Currently, financial aid eligibility increases for families with more than one child enrolled in college at the same time. However, under the new legislation, the FAFSA will no longer provide this discount.

This change will reduce financial eligibility for families with more than one student enrolled in college at the same time. For example, prior to the change, a family with a calculated EFC of $40,000 could see that drop by as much as 50% if they had two students in college — that would be an EFC of $20,000 per student. Without this discount, the calculated EFC (SAI) would be $40,000 per student.

  1. In Divorce or Separation, Which Parent Fills Out FASFA Changes.

Currently, if the applicant’s parents are divorced or separated, the custodial parent, defined as the parent with whom the child lives for the majority of the 12-month period ending on the day the FAFSA is filed, is required to fill out the FAFSA.  A big advantage of this is that if the custodial parent is the lower wage earner, then only that parent’s income and assets will be counted for financial aid purposes.

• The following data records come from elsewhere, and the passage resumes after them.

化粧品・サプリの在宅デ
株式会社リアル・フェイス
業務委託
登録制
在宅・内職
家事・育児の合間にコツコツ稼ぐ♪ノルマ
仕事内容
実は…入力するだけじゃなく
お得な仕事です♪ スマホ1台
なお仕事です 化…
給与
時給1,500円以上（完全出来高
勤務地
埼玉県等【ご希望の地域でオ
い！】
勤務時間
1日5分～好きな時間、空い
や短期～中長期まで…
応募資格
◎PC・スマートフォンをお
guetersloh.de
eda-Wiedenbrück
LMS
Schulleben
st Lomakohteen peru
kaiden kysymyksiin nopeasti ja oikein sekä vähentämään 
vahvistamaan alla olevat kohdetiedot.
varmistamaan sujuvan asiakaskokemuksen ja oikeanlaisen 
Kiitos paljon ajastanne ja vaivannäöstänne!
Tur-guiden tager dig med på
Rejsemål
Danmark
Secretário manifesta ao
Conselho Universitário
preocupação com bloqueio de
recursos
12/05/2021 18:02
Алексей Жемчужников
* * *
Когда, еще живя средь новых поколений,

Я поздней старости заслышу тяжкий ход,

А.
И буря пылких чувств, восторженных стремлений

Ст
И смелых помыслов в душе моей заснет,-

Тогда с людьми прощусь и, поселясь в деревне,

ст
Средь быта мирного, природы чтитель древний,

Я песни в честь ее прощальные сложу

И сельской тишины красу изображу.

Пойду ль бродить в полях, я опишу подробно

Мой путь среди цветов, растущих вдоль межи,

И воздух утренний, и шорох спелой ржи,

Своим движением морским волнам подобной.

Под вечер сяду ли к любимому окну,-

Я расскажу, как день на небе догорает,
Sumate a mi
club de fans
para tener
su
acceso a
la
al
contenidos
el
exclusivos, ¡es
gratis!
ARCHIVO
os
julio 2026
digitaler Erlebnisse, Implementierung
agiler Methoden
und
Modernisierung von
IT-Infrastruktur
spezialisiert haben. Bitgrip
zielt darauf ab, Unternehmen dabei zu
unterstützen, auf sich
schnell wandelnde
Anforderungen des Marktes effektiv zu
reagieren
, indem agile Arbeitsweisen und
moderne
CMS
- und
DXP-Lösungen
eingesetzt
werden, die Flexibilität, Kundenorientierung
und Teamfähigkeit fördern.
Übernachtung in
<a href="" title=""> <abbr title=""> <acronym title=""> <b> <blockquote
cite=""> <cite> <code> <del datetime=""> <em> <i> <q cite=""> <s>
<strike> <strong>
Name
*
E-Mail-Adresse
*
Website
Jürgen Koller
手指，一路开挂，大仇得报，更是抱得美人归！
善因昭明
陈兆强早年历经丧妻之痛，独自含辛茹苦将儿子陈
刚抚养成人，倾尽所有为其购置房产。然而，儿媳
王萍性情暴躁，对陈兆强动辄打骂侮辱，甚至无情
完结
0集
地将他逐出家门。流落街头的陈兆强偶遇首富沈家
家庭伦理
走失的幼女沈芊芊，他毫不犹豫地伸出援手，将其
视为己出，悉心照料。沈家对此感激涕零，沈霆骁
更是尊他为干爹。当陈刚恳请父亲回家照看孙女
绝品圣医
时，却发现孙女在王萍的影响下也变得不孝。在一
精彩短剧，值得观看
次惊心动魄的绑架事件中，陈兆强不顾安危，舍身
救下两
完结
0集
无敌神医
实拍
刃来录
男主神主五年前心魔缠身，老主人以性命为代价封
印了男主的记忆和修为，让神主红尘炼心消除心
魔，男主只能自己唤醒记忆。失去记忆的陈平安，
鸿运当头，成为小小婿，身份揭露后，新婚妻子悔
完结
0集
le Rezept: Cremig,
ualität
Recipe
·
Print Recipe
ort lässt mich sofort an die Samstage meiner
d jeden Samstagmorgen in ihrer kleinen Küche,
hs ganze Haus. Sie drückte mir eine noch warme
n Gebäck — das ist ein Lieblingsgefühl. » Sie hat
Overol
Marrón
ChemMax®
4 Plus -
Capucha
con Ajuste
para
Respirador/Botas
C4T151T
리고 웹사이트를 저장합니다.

The new legislation will require the parent who provided the most financial support in the “prior-prior” tax year to complete the FAFSA, instead of the custodial parent. The term “prior-prior” means that the financial aid system requires parents to submit their two-year tax returns instead of their most recent ones.

Thus, the parent who provided the most support in 2022 will be required to complete the FAFSA for the 2024-25 award year. This will typically, but not always, be the parent who claims the student on his or her tax return. In cases in which the support provided is 50/50, it may default to the parent or household with the highest Adjusted Gross Income.

  1. No Financial Consequences for Contributions Made by Others.

Currently, families are supposed to report “money received or paid” from others on the student’s behalf on the FAFSA. This means that if grandparents, other relatives, or people outside the family provided financial support to help pay for college costs, like with distributions from a 529 plan, it should be reported. This type of assistance is considered the students’ untaxed income, which increases their total income, and subsequently their EFC.

With the coming changes, money received or paid from someone outside the immediate family will not face any financial consequences, meaning this form of untaxed income will no longer be considered in the Student Aid Index. In short, outside financial support to help pay college costs will no longer jeopardize a student’s chances for need-based financial aid.

  1. Income Protection Allowance Goes Up.

The FAFSA income protection allowance is an income amount excluded from the financial aid eligibility formula. The parent allowance is for the basic living expenses of a family. Students also have their own income allowances.

The revised form increases the parents’ and the students’ income protection allowances for the 2024-2025 school year. The parent allowance for a two-person family with one dependent will be $23,330, and $29,040 for a family of three.  The income allowance for students will increase it to $9,410. This means that a student can earn up to this amount and not jeopardize aid eligibility.

  1. The 2024-25 FAFSA opens in December 2023.

The significant changes to the FAFSA have caused the availability of the FAFSA materials and website to be delayed to December 1, 2023, which is a two-month delay compared to past years.  In future years, the FAFSA availability returns to October 1.  Users can start or access the FAFSA form by visiting and logging in, where they’ll see the link to the FAFSA form on their Dashboard.

The Free Application for Federal Student Aid’s changes are extensive enough that they will undoubtedly affect most applicants.  Overall, the changes are seen to make the distribution of federal student aid fairer, though of course the concept of fair is subjective.  Despite all the reported changes, one fact remains the same: because some of the aid that gets awarded is first come, first served, the sooner the form gets completed, the better.